There are several foliage and fenced ringed red brick patios sprinkled throughout the property as well as a multi-level red brick terrace in the backyard that gives shape to a petite swimming pool and attached spa. As the planted (and planter dotted) terraces step up the hillside they give way to a rugged and naturally maintained hillside.

In addition to their Craftsman cottage in Rustic Canyon, Mister Danson and Miz Steenburgen's property portfolio also includes a relatively modest (if plainly pricey) three bedroom and three bathroom residence on the border between Santa Monica and Brentwood that they picked up in October 2009 for $3.11 million. As a getaway they own a 9.49 acre spread in lovely-lovely Ojai, CA, that they snatched up in June 2005 for $4.5 million—the property was owned briefly in the late 1990s and early 2000s by Ellen Degeneres—and a couple of years ago they bought a wee brick cottage in Nashville.

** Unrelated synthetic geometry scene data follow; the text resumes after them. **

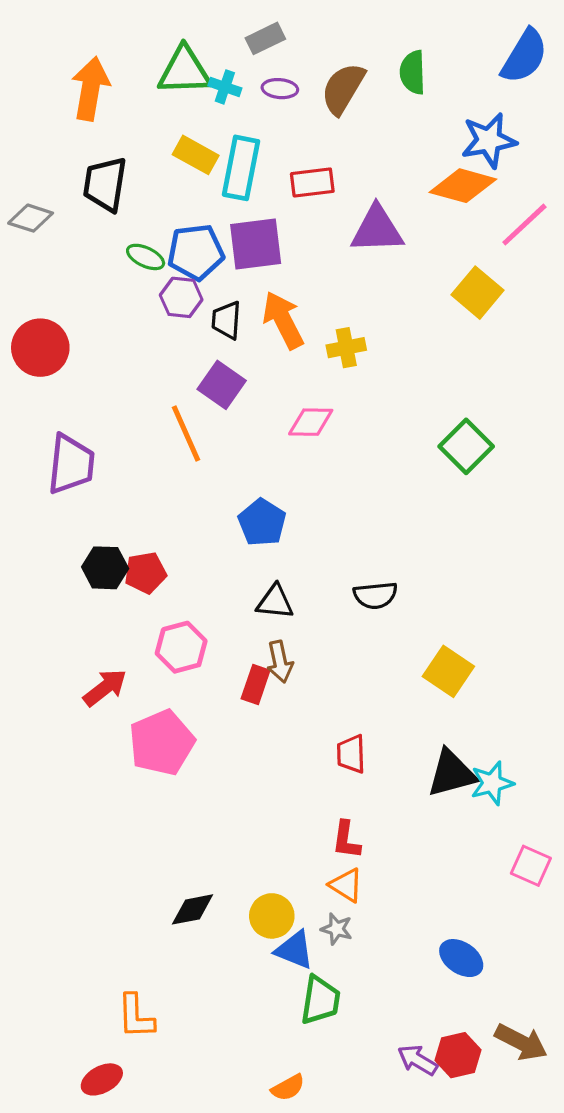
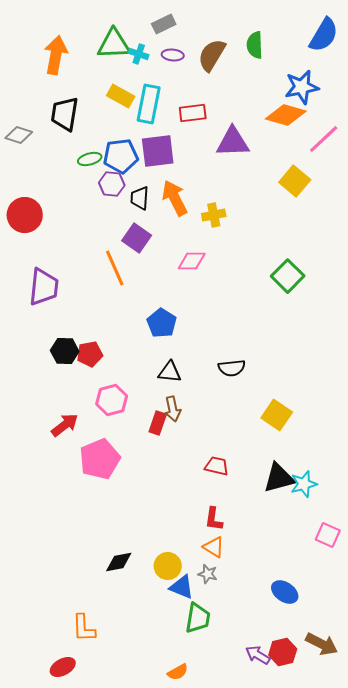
green ellipse: (146, 257) -> (90, 159), turned -40
red trapezoid: (351, 754) -> (217, 466), turned 105

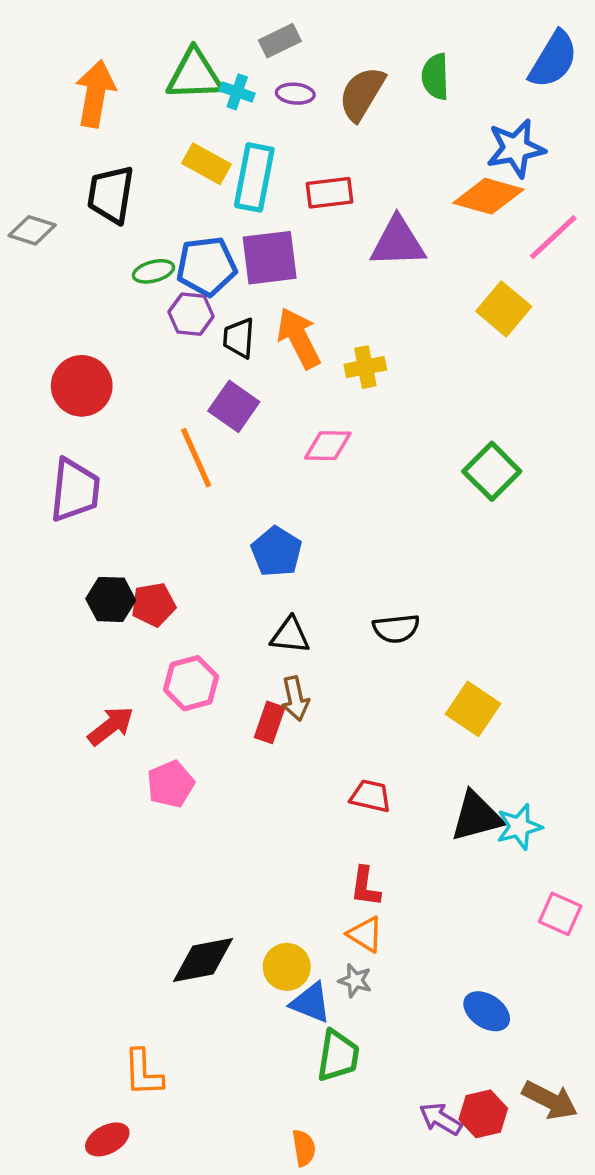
red circle: (25, 215) -> (82, 386), moved
pink pentagon: (100, 459) -> (171, 784), size x0.7
black diamond: (119, 562) -> (203, 960), size x1.4
orange semicircle: (178, 672) -> (304, 1148), turned -70

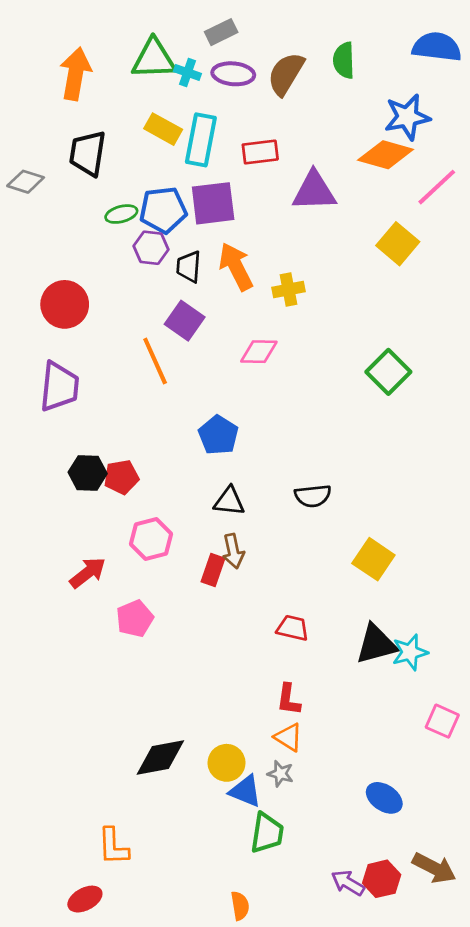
blue semicircle: (553, 59) -> (437, 47), turned -114
purple ellipse: (295, 94) -> (233, 74), size x1.4

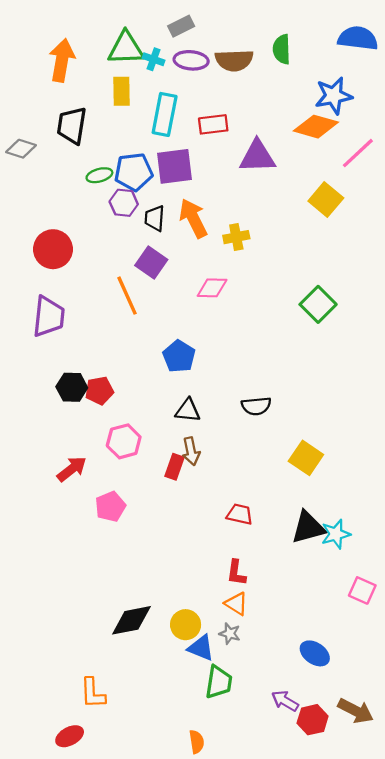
brown semicircle: (286, 74) -> (234, 60), turned -123
yellow rectangle: (163, 129) -> (121, 91), moved, turned 60
purple arrow: (348, 883) -> (285, 701), moved

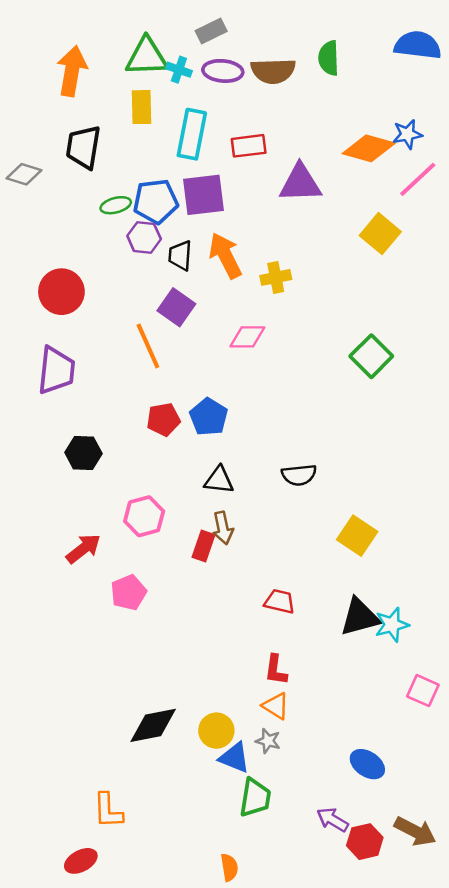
blue star: (334, 96) -> (407, 134), moved, size x0.7
red pentagon: (99, 391) -> (163, 419), moved

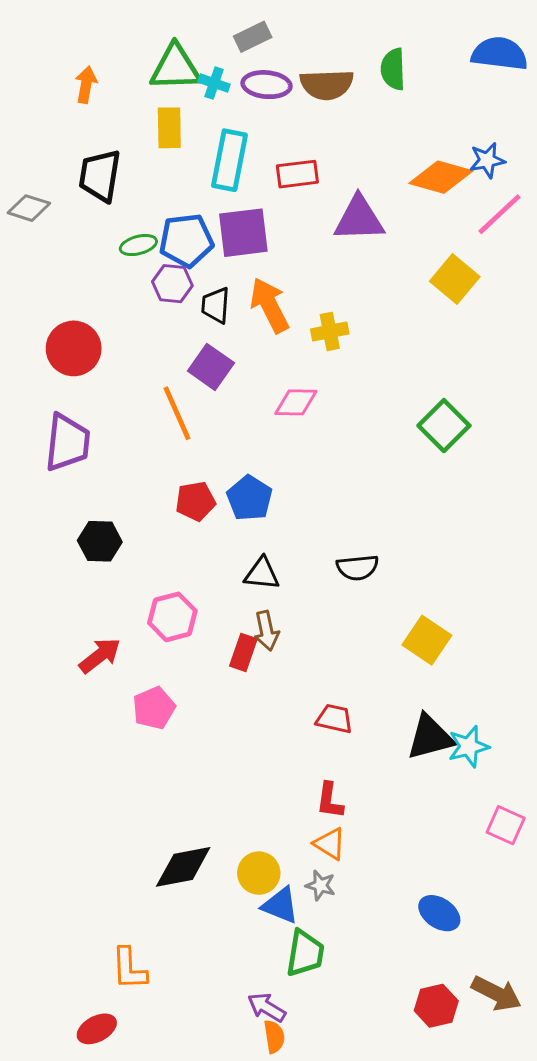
orange arrow: (72, 71) -> (86, 85), size x0.6
purple arrow: (333, 820) -> (266, 1007), moved

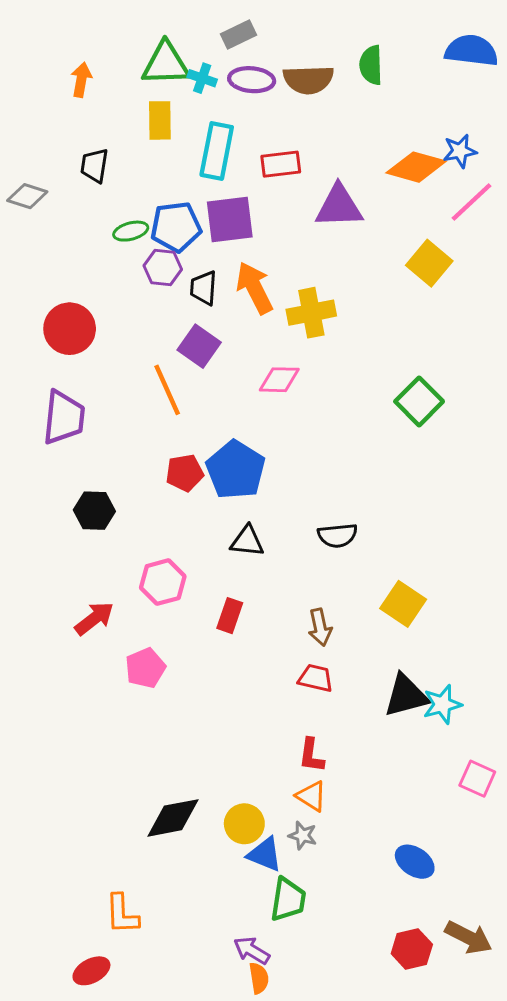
black trapezoid: (100, 176) -> (94, 166), size x0.7
yellow cross: (330, 331) -> (311, 313), size x1.4
blue pentagon: (250, 498) -> (236, 470), size x1.4
brown arrow: (266, 631) -> (320, 627), moved

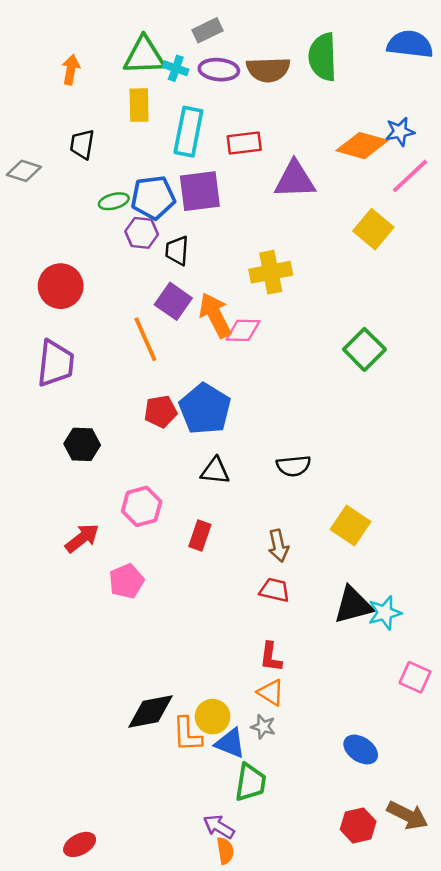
green semicircle: (371, 65) -> (323, 57), size x1.4
orange arrow: (255, 288) -> (215, 315), moved
orange L-shape: (122, 914) -> (187, 734), moved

Although we know nothing of such a thing we'd be a bit surprised if they didn't maintain a modest pied-a-terre in New York City. On historic, gorgeous and semi-waspy Martha's Vineyard the Danson-Steenburgens own a pair of parcels that combined encompass six acres with two substantial residences and several additional outbuildings of unknown utility. The first part of the compound appears to have been purchased in 1994 for $940,000 and the larger second parcel in May 2002 for $3.85 million but it's probably best nobody repeats those figures like they're the truth.

*Not that any body does—our should—give a rat's crap but iffin this property gossip could had the cheddar to choose any street in Los Angeles on which to reside it would be the very one on which the Danson-Steenburgen's new digs happen to sit.